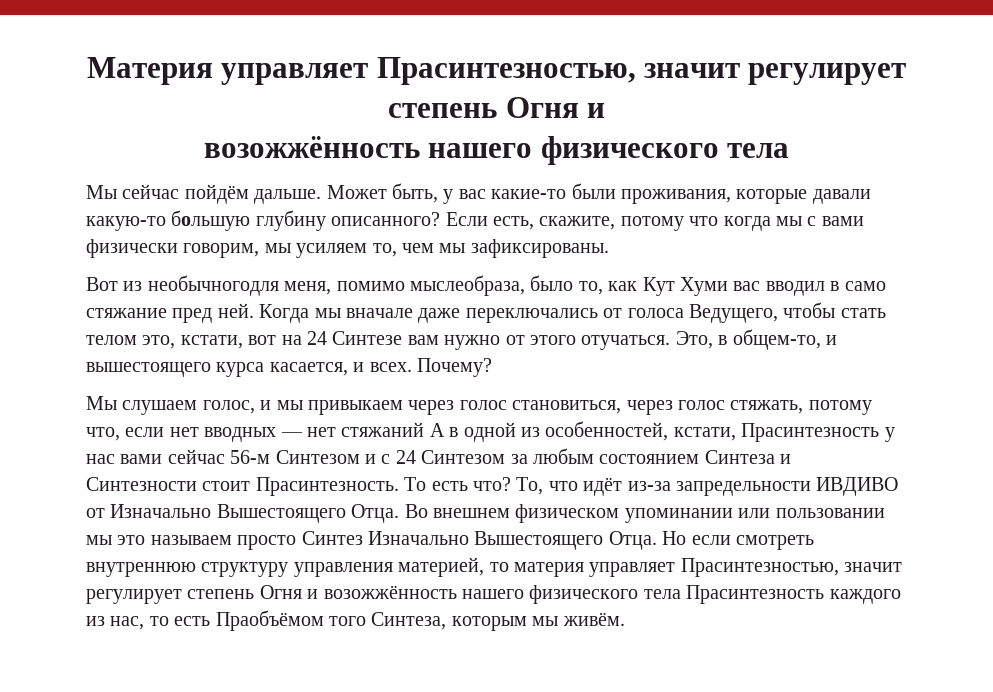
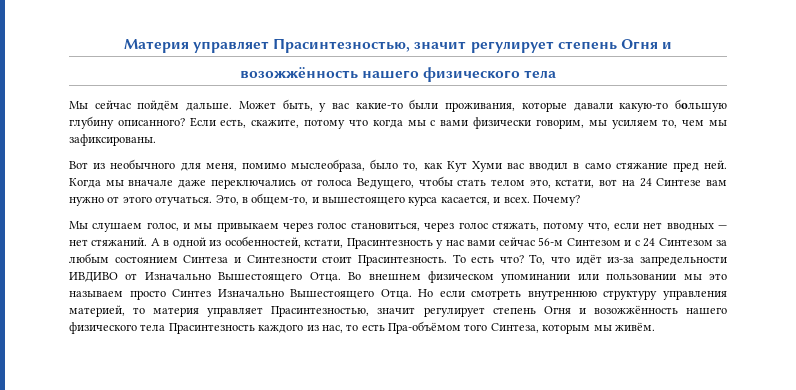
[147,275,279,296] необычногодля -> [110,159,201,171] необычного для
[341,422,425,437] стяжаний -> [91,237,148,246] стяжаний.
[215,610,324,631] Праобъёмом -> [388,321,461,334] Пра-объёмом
══════════
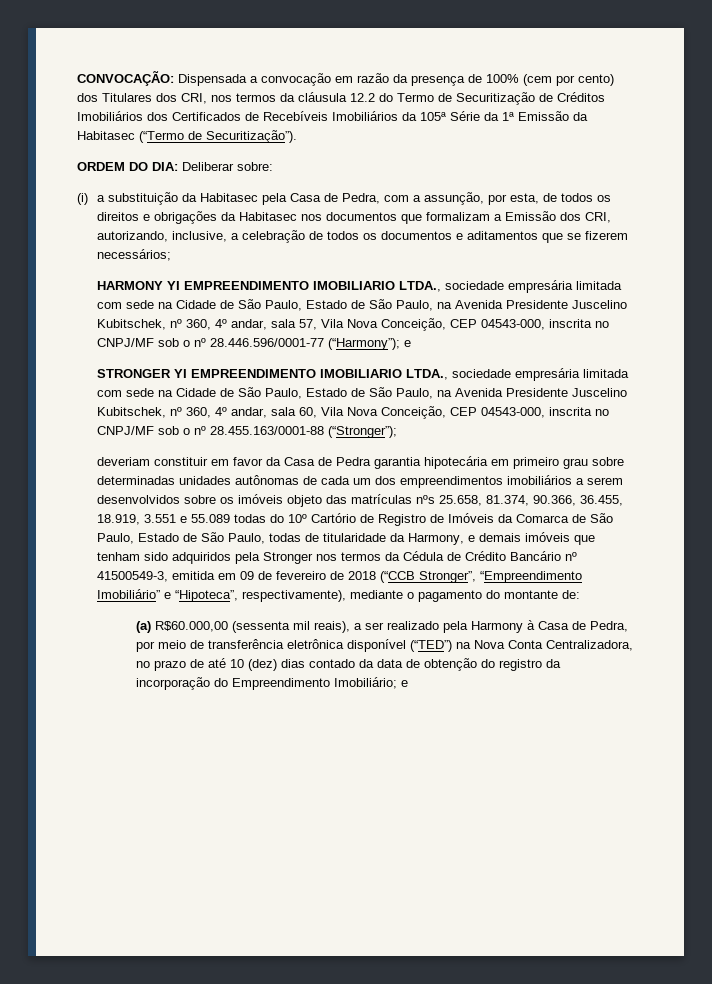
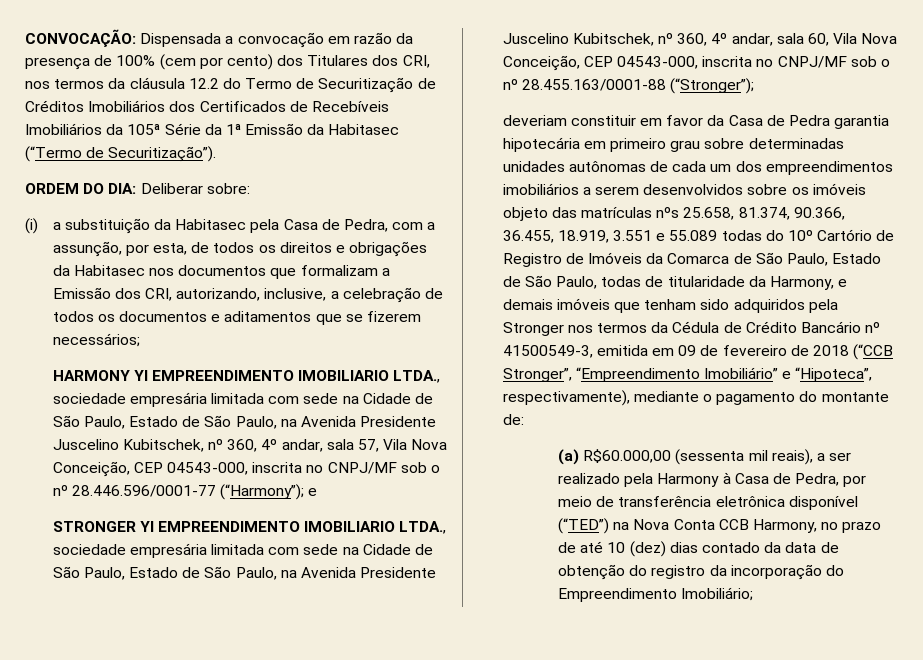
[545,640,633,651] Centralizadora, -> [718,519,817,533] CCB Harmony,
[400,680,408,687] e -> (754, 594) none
══════════
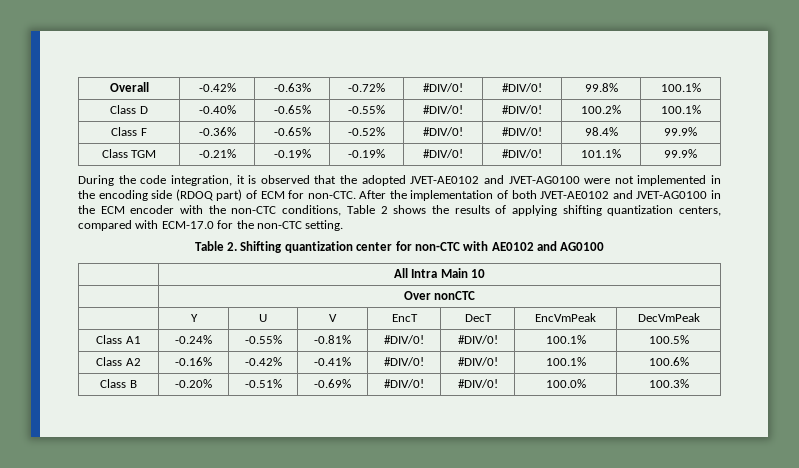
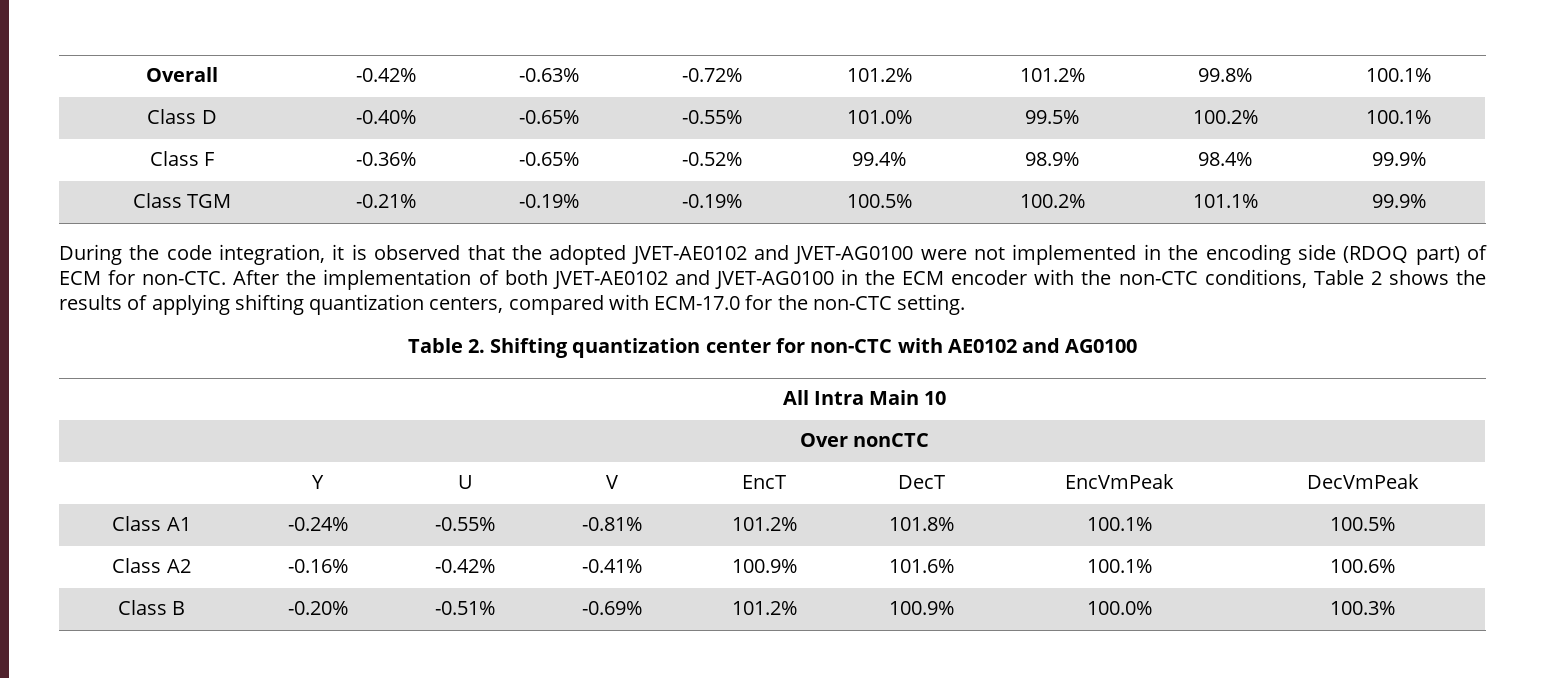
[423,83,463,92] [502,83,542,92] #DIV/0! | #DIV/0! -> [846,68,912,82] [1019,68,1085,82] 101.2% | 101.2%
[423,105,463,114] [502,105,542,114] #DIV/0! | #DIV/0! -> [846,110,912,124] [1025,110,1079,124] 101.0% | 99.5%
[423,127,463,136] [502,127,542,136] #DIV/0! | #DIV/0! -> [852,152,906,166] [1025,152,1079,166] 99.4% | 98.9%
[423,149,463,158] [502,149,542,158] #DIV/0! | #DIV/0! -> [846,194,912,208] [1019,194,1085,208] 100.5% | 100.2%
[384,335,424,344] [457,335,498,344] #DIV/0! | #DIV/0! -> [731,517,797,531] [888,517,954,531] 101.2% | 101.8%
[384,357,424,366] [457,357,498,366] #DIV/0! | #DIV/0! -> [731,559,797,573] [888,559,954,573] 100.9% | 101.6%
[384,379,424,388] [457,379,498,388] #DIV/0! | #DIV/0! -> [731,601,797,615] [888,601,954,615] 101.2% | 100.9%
══════════
*What you are asked to do*. Out of the data above, set down the lines from the one with "[384,335,424,344] [457,335,498,344] #DIV/0!" to the one with "[384,379,424,388] [457,379,498,388] #DIV/0!", both included, exactly as written and with no additions.

*Task result*.
[384,335,424,344] [457,335,498,344] #DIV/0! | #DIV/0! -> [731,517,797,531] [888,517,954,531] 101.2% | 101.8%
[384,357,424,366] [457,357,498,366] #DIV/0! | #DIV/0! -> [731,559,797,573] [888,559,954,573] 100.9% | 101.6%
[384,379,424,388] [457,379,498,388] #DIV/0! | #DIV/0! -> [731,601,797,615] [888,601,954,615] 101.2% | 100.9%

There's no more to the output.